Gaspar Héléna A, Baskin Igor I, Marcou Gilles, Horvath Dragos, Varnek Alexandre
Laboratory of Chemoinformatics, University of Strasbourg , 67081 Strasbourg, France.
J Chem Inf Model. 2015 Jan 26;55(1):84-94. doi: 10.1021/ci500575y. Epub 2014 Dec 19.
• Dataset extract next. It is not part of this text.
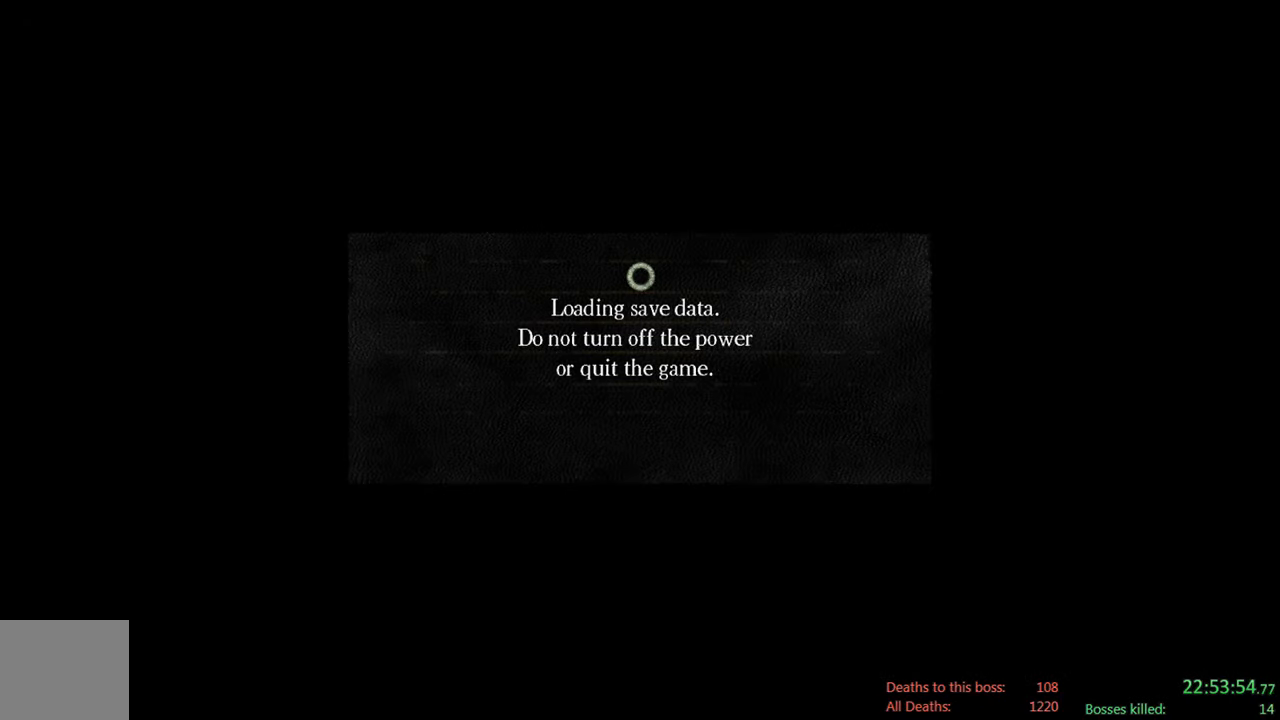
{"buttons": [], "left_stick": "center", "right_stick": "center", "events": []}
This paper is devoted to the analysis and visualization in 2-dimensional space of large data sets of millions of compounds using the incremental version of generative topographic mapping (iGTM). The iGTM algorithm implemented in the in-house ISIDA-GTM program was applied to a database of more than 2 million compounds combining data sets of 36 chemicals suppliers and the NCI collection, encoded either by MOE descriptors or by MACCS keys. Taking advantage of the probabilistic nature of GTM, several approaches to data analysis were proposed. The chemical space coverage was evaluated using the normalized Shannon entropy. Different views of the data (property landscapes) were obtained by mapping various physical and chemical properties (molecular weight, aqueous solubility, LogP, etc.) onto the iGTM map. The superposition of these views helped to identify the regions in the chemical space populated by compounds with desirable physicochemical profiles and the suppliers providing them. The data sets similarity in the latent space was assessed by applying several metrics (Euclidean distance, Tanimoto and Bhattacharyya coefficients) to data probability distributions based on cumulated responsibility vectors. As a complementary approach, data sets were compared by considering them as individual objects on a meta-GTM map, built on cumulated responsibility vectors or property landscapes produced with iGTM. We believe that the iGTM methodology described in this article represents a fast and reliable way to analyze and visualize large chemical databases.
本文致力于使用生成地形映射(iGTM)的增量版本,在二维空间中对数百万种化合物的大数据集进行分析和可视化。在内部ISIDA - GTM程序中实现的iGTM算法被应用于一个包含超过200万种化合物的数据库,该数据库结合了36家化学品供应商的数据集和美国国立癌症研究所(NCI)的化合物集,这些化合物由分子操作环境(MOE)描述符或MACCS键编码。利用GTM的概率性质,提出了几种数据分析方法。使用归一化香农熵评估化学空间覆盖率。通过将各种物理和化学性质(分子量、水溶性、辛醇/水分配系数等)映射到iGTM图上,获得了数据的不同视图(性质景观)。这些视图的叠加有助于识别化学空间中具有理想物理化学性质的化合物所占据的区域以及提供这些化合物的供应商。通过基于累积责任向量对数据概率分布应用几种度量(欧几里得距离、塔尼莫托系数和巴塔查里亚系数),评估了潜在空间中数据集的相似性。作为一种补充方法,通过将数据集视为在基于iGTM生成的累积责任向量或性质景观构建的元GTM图上的单个对象来进行比较。我们认为本文中描述的iGTM方法代表了一种快速且可靠的分析和可视化大型化学数据库的方法。